Pour les étrangers, se présenter à l’examen du permis de conduire en Chine est une expérience déroutante, à la mesure de ce qui les attend par la suite: conduire sur les routes réputées les plus dangereuses du monde.

En cas de blessure abdominale ouverte, si l’intestin est à l’air libre, faut-il A. le remettre en place? B. ne rien faire C. le recouvrir d’un récipient qu’on aura fixé avec un tissu autour du corps? La réponse est C. Et la question est l’une des 100 auxquelles tout candidat au permis de conduire en Chine doit répondre correctement pour le décrocher.
Comme le socialisme, le questionnaire de préparation à l’examen, qui compte au total près de 800 questions et qu’il est conseillé de réviser sérieusement, présente des « caractéristiques chinoises ». « Que doit faire le conducteur quand il a besoin de cracher? A. Cracher par la vitre? B. cracher dans un mouchoir en papier qu’il jetera dans une poubelle? C. Cracher dans sa voiture »? Réponse B, bien sûr.
Les questions concernant les panneaux de signalisation sont plus universelles. Là, pas de choc culturel. Mais parfois pour le candidat étranger, c’est du chinois: deux réponses sur trois conviennent ou la réponse donnée comme étant la bonne est à l’évidence fausse.
Ce matin-là, juste avant l’examen du permis, des expatriés américains, russe, sud-coréen et français attendent l’heure au Bureau de la circulation de Pékin, dans une salle réservée aux étrangers, derrière les toilettes. Sur un écran plat passe en boucle un film hyperréaliste: grand blessé gisant ensanglanté sur la banquette arrière d’une voiture, conducteur hébété assis près d’une autoroute après un accident ou familles endeuillées en larmes. Nikita, un Russe qui travaille à Pékin pour une compagnie aérienne de son pays, est totalement confiant: il a passé quatre jours à réviser le questionnaire à choix multiples.
Top départ.

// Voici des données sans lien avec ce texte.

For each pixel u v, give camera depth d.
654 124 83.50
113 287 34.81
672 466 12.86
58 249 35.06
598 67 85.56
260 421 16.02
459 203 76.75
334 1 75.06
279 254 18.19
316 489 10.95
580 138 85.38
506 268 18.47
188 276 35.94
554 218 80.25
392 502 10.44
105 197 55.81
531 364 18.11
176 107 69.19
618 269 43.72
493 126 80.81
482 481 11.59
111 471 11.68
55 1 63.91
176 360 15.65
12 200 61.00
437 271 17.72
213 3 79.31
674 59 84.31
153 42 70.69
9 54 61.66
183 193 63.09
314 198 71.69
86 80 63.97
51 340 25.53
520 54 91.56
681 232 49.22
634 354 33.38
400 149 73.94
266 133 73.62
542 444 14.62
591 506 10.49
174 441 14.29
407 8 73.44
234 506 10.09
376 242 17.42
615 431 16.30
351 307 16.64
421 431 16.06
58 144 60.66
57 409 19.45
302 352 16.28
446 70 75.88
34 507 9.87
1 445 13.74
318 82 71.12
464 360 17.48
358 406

Une vingtaine d’étrangers ont pris place dans la salle d’examen, face à un ordinateur. Inscrire son numéro d’identifiant, choisir sa langue d’examen, cliquer au plus vite sur A, B, C ou Vrai ou Faux ou Oui ou Non, et faire rapidement défiler les questions pour arriver à la 100e en moins de 45 minutes.
Le verdict est instantané. Des candidats de l’ambassade des Etats-Unis, venus en délégation, sortent de la salle en exultant: ils ont atteint le seuil fatidique de 90 bonnes réponses sur 100. « On avait révisé tout le week-end », explique l’un d’eux. Tous sauf un, qui sort déconfit: 82 points seulement. « C’est moins rageant que si tu en avais eu 89 », avance une amie, philosophe. Pour Nikita, c’est la Bérézina. 45 points. Le questionnaire en russe était incompréhensible.
Les candidats étrangers déjà détenteurs d’un permis dans leur pays ne sont soumis à aucun test de conduite, contrairement à la population chinoise. Avant, ils doivent juste subir un contrôle de la vision. Là aussi, on a des surprises. Dans un hôpital de quartier, l’infirmière ophtalmo vous propose de lire, en cachant un oeil alternativement, un panneau lumineux. Mais dans une glace. Il y a des lettres que même dans votre langue maternelle vous ne sauriez nommer. Un E avec les jambes vers la gauche, vers le haut ou vers le bas, euh.., ça s’appelle comment?
Le permis en poche, tous sauf Nikita et quelques autres ont quitté les locaux du Bureau de la circulation. A l’entrée du parking, trônent, en guise d’avertissement, deux carcasses noires de voitures réduites en millefeuille. Et dans les rues, personne (à part vous) ne semble avoir révisé récemment son code de la route: les voitures doublent par la droite, les taxis grillent les feux rouges, les vélos circulent à contresens et les piétons traversent sans regarder. Pas tous, mais beaucoup. La circulation a fait 73.500 morts et 304.000 blessées l’an dernier dans le pays. Bienvenue sur les routes de Chine, considérées comme les plus dangereuses au monde.